Main | Monday, December 22, 2008

Ecuador President Vows To Fight Homophobia

In the wake of the Brooklyn murder of Ecuadorean immigrant Jose Sucuzhanay, Ecuadorian president Rafael Correa has vowed to fight against homophobia and xenophobia. Andres Duque at Blabbeando provides a translation of Correa's statement:
The Ecuadorean immigrant José Sucuzhañay, of 31 years of age, was "vilely assassinated for xenophobic reasons, for homophobia; They mistook him for a homosexual and was with his brother" as they walked in Brooklyn, New York, said Correa. "We will fight together ... to forever uproot these aberrations of certain maladjusted [individuals], uproot them from the face of the earth, from humanity: Xenophobia, homophobia and all kinds of discrimination, all kinds of violence," he said.
Duque notes that while one of Jose's brothers had denied that anti-gay slurs were used against his brother, another brother echoed Correa's statement at Jose's funeral in Ecuador.
"My heart is broken and so is that of all my family," his brother German said during a funeral Mass in the cathedral of the southern town of Cuenca.
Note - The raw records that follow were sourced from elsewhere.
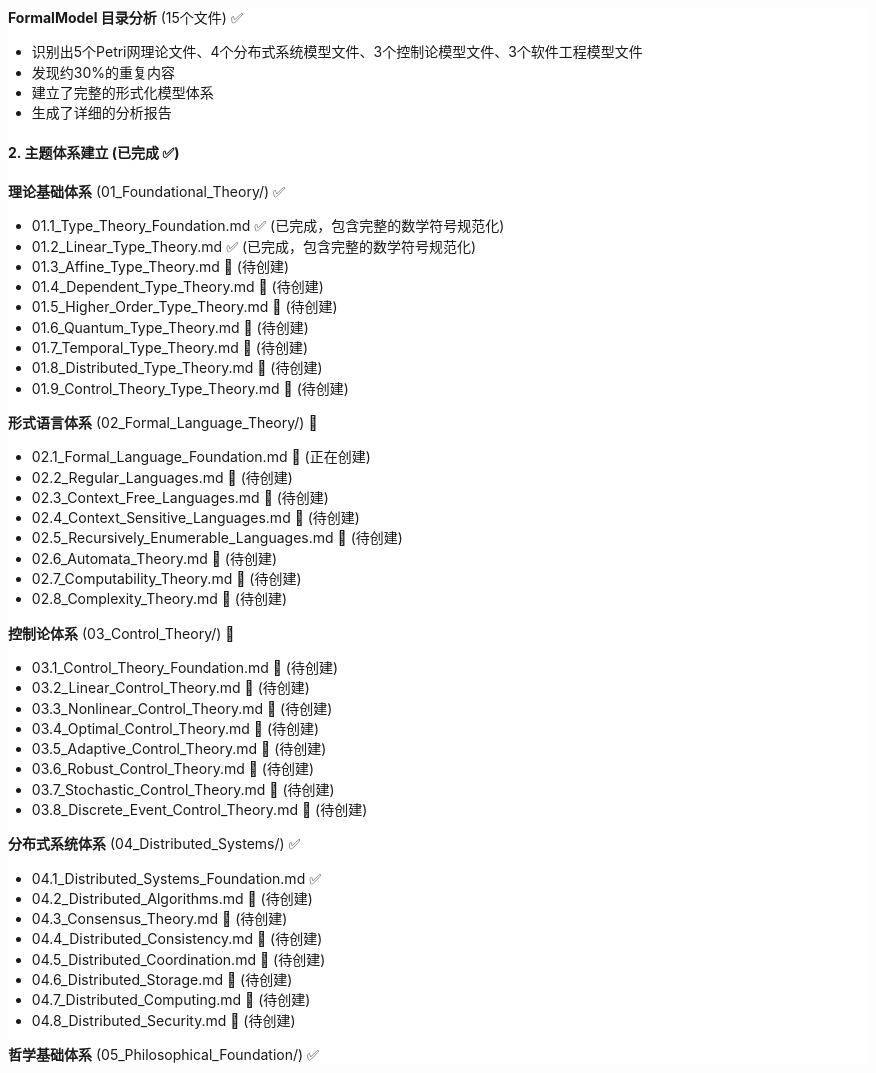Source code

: **FormalModel 目录分析** (15个文件) ✅

- 识别出5个Petri网理论文件、4个分布式系统模型文件、3个控制论模型文件、3个软件工程模型文件
- 发现约30%的重复内容
- 建立了完整的形式化模型体系
- 生成了详细的分析报告

#### 2. 主题体系建立 (已完成 ✅)

**理论基础体系** (01_Foundational_Theory/) ✅

- 01.1_Type_Theory_Foundation.md ✅ (已完成，包含完整的数学符号规范化)
- 01.2_Linear_Type_Theory.md ✅ (已完成，包含完整的数学符号规范化)
- 01.3_Affine_Type_Theory.md 🔄 (待创建)
- 01.4_Dependent_Type_Theory.md 🔄 (待创建)
- 01.5_Higher_Order_Type_Theory.md 🔄 (待创建)
- 01.6_Quantum_Type_Theory.md 🔄 (待创建)
- 01.7_Temporal_Type_Theory.md 🔄 (待创建)
- 01.8_Distributed_Type_Theory.md 🔄 (待创建)
- 01.9_Control_Theory_Type_Theory.md 🔄 (待创建)

**形式语言体系** (02_Formal_Language_Theory/) 🔄

- 02.1_Formal_Language_Foundation.md 🔄 (正在创建)
- 02.2_Regular_Languages.md 🔄 (待创建)
- 02.3_Context_Free_Languages.md 🔄 (待创建)
- 02.4_Context_Sensitive_Languages.md 🔄 (待创建)
- 02.5_Recursively_Enumerable_Languages.md 🔄 (待创建)
- 02.6_Automata_Theory.md 🔄 (待创建)
- 02.7_Computability_Theory.md 🔄 (待创建)
- 02.8_Complexity_Theory.md 🔄 (待创建)

**控制论体系** (03_Control_Theory/) 🔄

- 03.1_Control_Theory_Foundation.md 🔄 (待创建)
- 03.2_Linear_Control_Theory.md 🔄 (待创建)
- 03.3_Nonlinear_Control_Theory.md 🔄 (待创建)
- 03.4_Optimal_Control_Theory.md 🔄 (待创建)
- 03.5_Adaptive_Control_Theory.md 🔄 (待创建)
- 03.6_Robust_Control_Theory.md 🔄 (待创建)
- 03.7_Stochastic_Control_Theory.md 🔄 (待创建)
- 03.8_Discrete_Event_Control_Theory.md 🔄 (待创建)

**分布式系统体系** (04_Distributed_Systems/) ✅

- 04.1_Distributed_Systems_Foundation.md ✅
- 04.2_Distributed_Algorithms.md 🔄 (待创建)
- 04.3_Consensus_Theory.md 🔄 (待创建)
- 04.4_Distributed_Consistency.md 🔄 (待创建)
- 04.5_Distributed_Coordination.md 🔄 (待创建)
- 04.6_Distributed_Storage.md 🔄 (待创建)
- 04.7_Distributed_Computing.md 🔄 (待创建)
- 04.8_Distributed_Security.md 🔄 (待创建)

**哲学基础体系** (05_Philosophical_Foundation/) ✅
Sucuzhanay's coffin was scattered with roses and covered with the Ecuadorean flag. "The brutal killing of my brother Osvaldo is the result of xenophobia, of homophobia and racism that our compatriots are experiencing in these times," he said, calling on Ecuador's government to demand that U.S. authorities solve the crime.
There was some initial concern that the family was backing away from the homophobic aspect of the crime, but every speaker at the vigil I attended clearly stressed that Sucuzhanay's murder had been an anti-gay hate crime. However many early press reports did not mention the anti-gay slurs used by the attackers.